TASK BRIEF:
Pick up the sailing race report below where it stops and continue it.

DOCUMENT SECTION:
- - -

# Elusive Podesta hits the jackpot again



## infonote (Jun 27, 2006)

http://www.timesofmalta.com/core/article.php?id=228838

Elusive Podesta hits the jackpot again

Teddie Borg

Celebrating their 90th anniversary, Sliema Band Club recently decided to sponsor one of the RMYC events - the Double Handed Round Malta - as part of their festivities.

With winds almost absent and with the scorching sun on top of their heads, skippers found it hard to sail off from Marsamxett Harbour at a steady pace.

It was a struggle even to get out of Tigne Point and head to port in a coastal race around the island. The only favourable point in this race is that on board there is less body weight than normal.

Youngsters David Anastasi and Andre Rossignaud pushed Strait Dealer to just a slight advantage in an agonisingly slow pace, with four other boats closing in within striking distance all the way up to l-Ahrax tal-Mellieha.

It was more than a delightful decision for those on board when they got message from Race Officer Peter Dimech that the course was shortened. Rounding Fessej Rock, just outside Mgarr ix-Xini, and then head back to base was a relief for all sailors.

Arthur Podesta and his son Aaron, on board Elusive, sharpened their skills to gain a slight lead over Georges Bonello du Puis and Edward Gatt Floridia (Primadonna) at Comino Channel. But, with Primadonna momentarily gaining the lead at l-Ahrax Point, Elusive was on the warpath struggling to catch up as the breezes started to roll in.

- - -

COLLECTED MATERIAL:

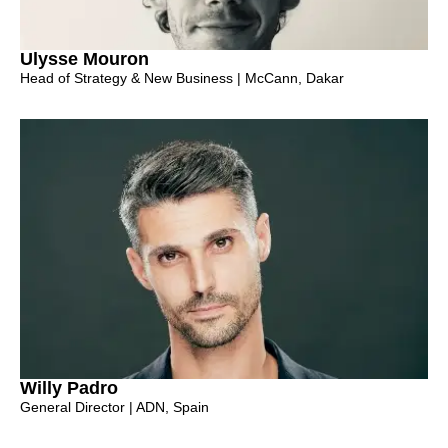
Ulysse Mouron
Head of Strategy & New Business | McCann, Dakar
Willy Padro
General Director | ADN, Spain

- - -

ANSWER TO THE EXERCISE:
The conditions made the course trickier with wind pockets to wind holes but somehow Elusive, knowing fairly well that favourable handicap ratings would win the day, caught up just in time to clock in five minutes behind Primadonna which had just pipped Strait Dealer for first place on corrected time.

Inexperienced Puddleduck and Spirits of the Winds were the first to retire but it was more than a surprise that skipper David Pizzuto and Mike Agius, two very experienced sailors pulled their sails down a few miles away from the finish on Geisha, one of the favourites.

Relentless Mischief was fourth in line with Martin and Steve Beacham sportingly enduring to a struggling finish with barely a slight breeze in sight.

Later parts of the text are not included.